Electric Vehicles Charging Station Load Forecasting Integration With Renewable Energy Using Novel Deep EfficientBiLSTMNet

Abstract

The exponential increase in the adoption of Electric Vehicles (EVs) presents significant problems to the stability of the power grid. Therefore, it is crucial to accurately anticipate the demand for EV Charging Station (CS) to address this issue. To improve forecasts and identify CS load variables, existing studies are based on load profiling, which may be difficult to obtain for commercial EV charging stations. This paper proposes an efficient deep BiLSTMNet model to solve and mitigate these problems. Energy consumption and storage at four charging stations in California are analyzed. To guarantee accuracy and uniformity, the data is preprocessed by addressing missing values and ensuring consistency. A hybrid feature selection technique integrates the Boruta algorithm and SHAP (SHapley Additive exPlanations) values to ensure robust feature selection. The EfficientBiLSTMNet model, which integrates the EfficientNet and BiLSTM layers, is trained on the preprocessed datasets. The model's hyperparameters are optimized using an Enhanced Firefly Algorithm (EFA). The model performs a time series analysis to identify daily, weekly, monthly, and seasonal patterns in EV charging demand.

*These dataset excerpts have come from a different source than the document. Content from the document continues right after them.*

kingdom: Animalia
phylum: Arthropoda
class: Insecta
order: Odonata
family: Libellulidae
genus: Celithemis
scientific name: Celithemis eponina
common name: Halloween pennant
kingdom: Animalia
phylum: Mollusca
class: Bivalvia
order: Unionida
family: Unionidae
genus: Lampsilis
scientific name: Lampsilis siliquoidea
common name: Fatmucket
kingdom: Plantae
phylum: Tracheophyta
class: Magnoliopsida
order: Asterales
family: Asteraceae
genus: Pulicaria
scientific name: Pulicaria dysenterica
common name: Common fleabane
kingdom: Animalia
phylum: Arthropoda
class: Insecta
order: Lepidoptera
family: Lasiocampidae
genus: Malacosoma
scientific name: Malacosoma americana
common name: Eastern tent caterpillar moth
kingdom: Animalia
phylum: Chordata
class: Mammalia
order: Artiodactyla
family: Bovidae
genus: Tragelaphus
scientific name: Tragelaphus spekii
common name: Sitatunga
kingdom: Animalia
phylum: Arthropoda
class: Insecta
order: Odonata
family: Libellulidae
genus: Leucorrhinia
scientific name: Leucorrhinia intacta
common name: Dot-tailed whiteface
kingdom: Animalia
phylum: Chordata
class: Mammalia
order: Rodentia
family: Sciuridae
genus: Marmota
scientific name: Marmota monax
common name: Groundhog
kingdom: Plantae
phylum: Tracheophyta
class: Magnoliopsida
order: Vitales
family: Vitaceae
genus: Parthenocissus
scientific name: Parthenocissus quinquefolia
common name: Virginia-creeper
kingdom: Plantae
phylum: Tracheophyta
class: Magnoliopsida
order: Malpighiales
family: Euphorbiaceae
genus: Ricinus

The integration of renewable energy sources—specifically solar and wind generation—into the EV charging infrastructure is thoroughly examined in this study, not merely as input features but as key factors influencing the stability of charging demand at various stations. Their temporal patterns and environmental dependencies are leveraged to enhance forecasting accuracy and ensure grid-aware demand management across charging stations. The proposed model's performance is evaluated using metrics such as R-squared, Mean Absolute Error (MAE), and Root Mean Squared Error (RMSE). Simulation results demonstrate the effectiveness of the proposed model, with an average R-squared value of 0.9, MAE of 2.15 kW, and RMSE of 2.75 kW across the four stations. The EfficientBiLSTMNet model shows superior predictive accuracy compared to traditional models, highlighting the importance of comprehensive feature selection and engineering in forecasting EV charging demand. This study provides a robust framework for predicting EV charging demand, integrating renewable energy sources to enhance the stability and sustainability of the power grid amidst the increasing penetration of EVs.